» **Material supplied**
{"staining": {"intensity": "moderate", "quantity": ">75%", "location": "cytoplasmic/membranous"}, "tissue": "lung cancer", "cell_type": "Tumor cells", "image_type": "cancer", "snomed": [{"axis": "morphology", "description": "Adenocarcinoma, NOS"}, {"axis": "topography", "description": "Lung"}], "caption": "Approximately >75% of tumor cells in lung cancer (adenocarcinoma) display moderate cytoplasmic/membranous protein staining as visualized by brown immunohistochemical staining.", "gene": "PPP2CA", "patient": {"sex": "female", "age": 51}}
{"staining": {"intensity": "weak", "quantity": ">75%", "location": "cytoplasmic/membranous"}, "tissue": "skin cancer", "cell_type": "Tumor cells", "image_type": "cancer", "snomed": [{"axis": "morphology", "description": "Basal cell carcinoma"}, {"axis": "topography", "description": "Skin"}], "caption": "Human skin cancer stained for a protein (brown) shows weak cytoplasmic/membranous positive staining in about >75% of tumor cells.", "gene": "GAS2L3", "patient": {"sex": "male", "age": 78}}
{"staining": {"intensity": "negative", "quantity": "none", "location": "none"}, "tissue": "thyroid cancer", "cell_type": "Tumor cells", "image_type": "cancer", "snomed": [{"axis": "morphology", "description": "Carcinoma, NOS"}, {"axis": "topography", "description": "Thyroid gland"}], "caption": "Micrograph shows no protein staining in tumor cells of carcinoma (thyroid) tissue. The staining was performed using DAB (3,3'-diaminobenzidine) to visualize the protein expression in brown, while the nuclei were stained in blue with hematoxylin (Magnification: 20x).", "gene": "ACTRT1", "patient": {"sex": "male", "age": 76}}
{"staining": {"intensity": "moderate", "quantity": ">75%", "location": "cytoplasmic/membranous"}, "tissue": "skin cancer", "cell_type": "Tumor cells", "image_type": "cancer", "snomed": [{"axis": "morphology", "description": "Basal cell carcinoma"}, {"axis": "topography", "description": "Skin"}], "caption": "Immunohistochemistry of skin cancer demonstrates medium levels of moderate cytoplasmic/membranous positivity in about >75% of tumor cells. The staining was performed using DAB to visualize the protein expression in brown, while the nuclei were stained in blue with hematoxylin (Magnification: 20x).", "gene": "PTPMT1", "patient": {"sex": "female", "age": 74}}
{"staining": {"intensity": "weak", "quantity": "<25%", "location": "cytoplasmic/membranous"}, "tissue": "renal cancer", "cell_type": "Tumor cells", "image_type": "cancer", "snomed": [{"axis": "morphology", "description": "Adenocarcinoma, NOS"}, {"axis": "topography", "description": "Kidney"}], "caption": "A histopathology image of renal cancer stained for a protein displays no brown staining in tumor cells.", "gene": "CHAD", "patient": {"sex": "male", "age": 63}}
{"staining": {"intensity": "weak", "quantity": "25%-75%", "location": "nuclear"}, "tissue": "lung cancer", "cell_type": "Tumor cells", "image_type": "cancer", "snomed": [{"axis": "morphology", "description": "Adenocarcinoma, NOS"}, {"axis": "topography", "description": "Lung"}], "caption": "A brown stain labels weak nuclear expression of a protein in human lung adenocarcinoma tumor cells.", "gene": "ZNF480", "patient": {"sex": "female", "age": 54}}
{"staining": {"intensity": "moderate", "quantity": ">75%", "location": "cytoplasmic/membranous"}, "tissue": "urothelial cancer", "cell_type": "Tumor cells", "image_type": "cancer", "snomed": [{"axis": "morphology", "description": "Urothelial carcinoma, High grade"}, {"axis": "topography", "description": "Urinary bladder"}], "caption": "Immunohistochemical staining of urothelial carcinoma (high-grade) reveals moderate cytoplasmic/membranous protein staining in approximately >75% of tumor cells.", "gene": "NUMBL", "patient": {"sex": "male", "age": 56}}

» **What the task requires**
The answer should consist solely of the lines from the first line above through the one with "skin cancer stained", both included, repeated exactly.

» **Output**
{"staining": {"intensity": "moderate", "quantity": ">75%", "location": "cytoplasmic/membranous"}, "tissue": "lung cancer", "cell_type": "Tumor cells", "image_type": "cancer", "snomed": [{"axis": "morphology", "description": "Adenocarcinoma, NOS"}, {"axis": "topography", "description": "Lung"}], "caption": "Approximately >75% of tumor cells in lung cancer (adenocarcinoma) display moderate cytoplasmic/membranous protein staining as visualized by brown immunohistochemical staining.", "gene": "PPP2CA", "patient": {"sex": "female", "age": 51}}
{"staining": {"intensity": "weak", "quantity": ">75%", "location": "cytoplasmic/membranous"}, "tissue": "skin cancer", "cell_type": "Tumor cells", "image_type": "cancer", "snomed": [{"axis": "morphology", "description": "Basal cell carcinoma"}, {"axis": "topography", "description": "Skin"}], "caption": "Human skin cancer stained for a protein (brown) shows weak cytoplasmic/membranous positive staining in about >75% of tumor cells.", "gene": "GAS2L3", "patient": {"sex": "male", "age": 78}}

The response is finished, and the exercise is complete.